La porta delle stelle
“Ma io non ce la faccio a non sperare. Il mio cervello è fatto così. Allora spero che qualcuno distrugga la Porta delle stelle e chiuda tutti i rubinetti per spillare birra del mondo, ma non succederà mai, la birra continuerà sempre a scorrere da qualche parte, e nella mia testa si fa tutto nero. Non ho niente da dire. E va avanti così. Continuo a pensare e poi viene la notte, perché viene sempre”. È la piccola Ronja che racconta del padre, che le ama tantissimo ma che non riesce a stare lontano dall’alcol né a tenersi un lavoro e di sua sorella Melissa che si barcamena fra scuola e lavoro per dare una parvenza di sicurezza alla famiglia ed evitare l’intervento dei servizi sociali.
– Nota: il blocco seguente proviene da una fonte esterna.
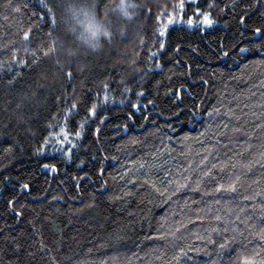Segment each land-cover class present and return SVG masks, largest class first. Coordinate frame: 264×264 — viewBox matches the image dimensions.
I'll return each mask as SVG.
<instances>
[{"label":"trees","instance_id":"trees-1","mask_svg":"<svg viewBox=\"0 0 264 264\" xmlns=\"http://www.w3.org/2000/svg\"><path fill=\"white\" fill-rule=\"evenodd\" d=\"M177 2L0 0V264H264V0Z\"/></svg>","mask_w":264,"mask_h":264},{"label":"snow or ice","instance_id":"snow-or-ice-1","mask_svg":"<svg viewBox=\"0 0 264 264\" xmlns=\"http://www.w3.org/2000/svg\"><path fill=\"white\" fill-rule=\"evenodd\" d=\"M189 3H194L195 0H188ZM212 5H210L211 7ZM44 9H45V12L43 13H40L39 15L41 16H47L49 14H52V9L49 8V6L47 4H44L43 5ZM117 7L124 13V15H129V13L127 12V9L129 7V5H127L124 0H121V3L119 5H117ZM167 5L164 6V9H162L161 11V15L163 14V12L167 9ZM173 11L170 12L168 15H167V23L168 24H171L174 22V20L179 17L180 19H183V14H184V10H185V0H178L177 3H175L173 5ZM14 11L16 12H19L20 11V7L17 6ZM194 12L195 13H199L201 14L202 16V23L205 24V25H212L214 23L213 19L211 18V14L209 12H202L201 8L200 7H196L194 9ZM159 18V17H158ZM5 19H7V17H5ZM244 17H241V20H243ZM187 23L189 25L193 24L194 23V20L192 17H189ZM52 24L53 25H56L57 24V20L54 16V14H52ZM47 26V25H46ZM164 27L166 28L167 27V24L164 25ZM90 28L93 30V34L95 33V31H99L100 30V26L99 25H95V26H90ZM36 31H40V29L37 27L36 28ZM54 31V29H53ZM255 32L256 33H260L261 32V29L260 28H257L255 29ZM31 33H32V28L30 27L27 31H24L23 35L26 39H32L33 37L31 36ZM47 36V39L51 41V44L50 45H45L44 41L43 40H40V37H35V39L37 40H40V44H39V47L40 48H44L46 47L47 50L46 52H44V55H48L49 53L55 51L58 47H61L63 45V41H57L56 39H53L52 38V31H50L49 33L46 34ZM160 48H164V44H161L160 45ZM246 51V49H241V52H244ZM224 55H227V53H224ZM159 66V65H157ZM70 75V73H69ZM105 96H104V99L107 100L108 99V95H107V86L105 85ZM76 105L73 104L71 108H69L67 110V113H70L71 111H73L75 109ZM133 107H137V105H133ZM95 110H96V106L93 105V107L91 109H89L90 112H92L93 114L95 113ZM66 113V115H67ZM62 132H65V129H61ZM80 135V132H77L76 133V136H79ZM58 143L59 144H63L64 143V140L63 139H59L58 140ZM47 167V165H46ZM54 167V166H53ZM205 175H208V173H205ZM237 180L239 179V177L236 178ZM183 186V185H182ZM24 188H27L28 185H24L23 186ZM235 187H236V182L233 181L231 184H229V188L233 191H235ZM224 188V185L221 184L219 185V187L217 188V190H220ZM179 190V189H177ZM219 219V218H217ZM264 238V237H262ZM223 247V246H222Z\"/></svg>","mask_w":264,"mask_h":264},{"label":"clouds","instance_id":"clouds-1","mask_svg":"<svg viewBox=\"0 0 264 264\" xmlns=\"http://www.w3.org/2000/svg\"><path fill=\"white\" fill-rule=\"evenodd\" d=\"M134 7L135 5H131L128 7L127 12L129 13V15L126 16L123 12L122 15L130 20L135 15V12L132 10ZM68 31L76 32L77 29L70 25ZM113 34V26L108 24L100 27V30L95 31L94 34L93 30L91 28H88L85 34H79L75 38H69V40L63 42L62 46L68 57L75 56L84 51L96 52L104 47L105 42L110 40Z\"/></svg>","mask_w":264,"mask_h":264},{"label":"water","instance_id":"water-1","mask_svg":"<svg viewBox=\"0 0 264 264\" xmlns=\"http://www.w3.org/2000/svg\"><path fill=\"white\" fill-rule=\"evenodd\" d=\"M56 171V169H54V172Z\"/></svg>","mask_w":264,"mask_h":264}]
</instances>
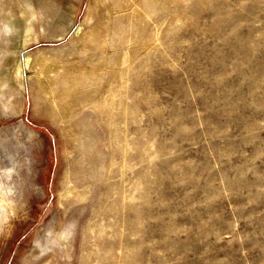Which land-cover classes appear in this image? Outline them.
Listing matches in <instances>:
<instances>
[{"label":"rangeland","instance_id":"obj_1","mask_svg":"<svg viewBox=\"0 0 264 264\" xmlns=\"http://www.w3.org/2000/svg\"><path fill=\"white\" fill-rule=\"evenodd\" d=\"M0 264H264V0H0Z\"/></svg>","mask_w":264,"mask_h":264},{"label":"bare ground","instance_id":"obj_2","mask_svg":"<svg viewBox=\"0 0 264 264\" xmlns=\"http://www.w3.org/2000/svg\"><path fill=\"white\" fill-rule=\"evenodd\" d=\"M78 32H80V31H78Z\"/></svg>","mask_w":264,"mask_h":264}]
</instances>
Mentre Natale si avvicina e la bambina desidera con tutte le sue forze che le cose si sistemino, si ritroverà insieme alla sorella a vendere abeti e ghirlande.
Cromosomi
Lucia ripercorre la sua storia e quella della sua famiglia a ritroso nel tempo attraverso ricordi, racconti, tratti somatici comuni e oggetti passati in eredità di generazione in generazione, fino ad arrivare ad un’antenata preistorica comune a tutti, di cui porta orgogliosamente il nome. La tendenza dell’umanità alla mescolanza di patrimoni genetici e culturali è sottolineata dall’autore che dice “L’avere vissuto in tre Paesi diversi, ognuno per molti anni, ha fatto di me una specie di miscela, forse senza i legami fortissimi che congiungono qualcuno che nasce, vive e muore nello stesso posto […] Quando tornavo in Argentina mi dicevano che avevo accento italiano, in Messico avevo accento argentino, in Italia si sente la mia pronuncia latina e lo stesso credo valga per le mie influenze artistiche.” Belle immagini e poche parole ci invitano a seguire un filo rosso che ci conduce a ritroso nel tempo fino a raggiungere il famoso australopiteco Lucy, simbolo dell’origine comune di tutti gli esseri umani”.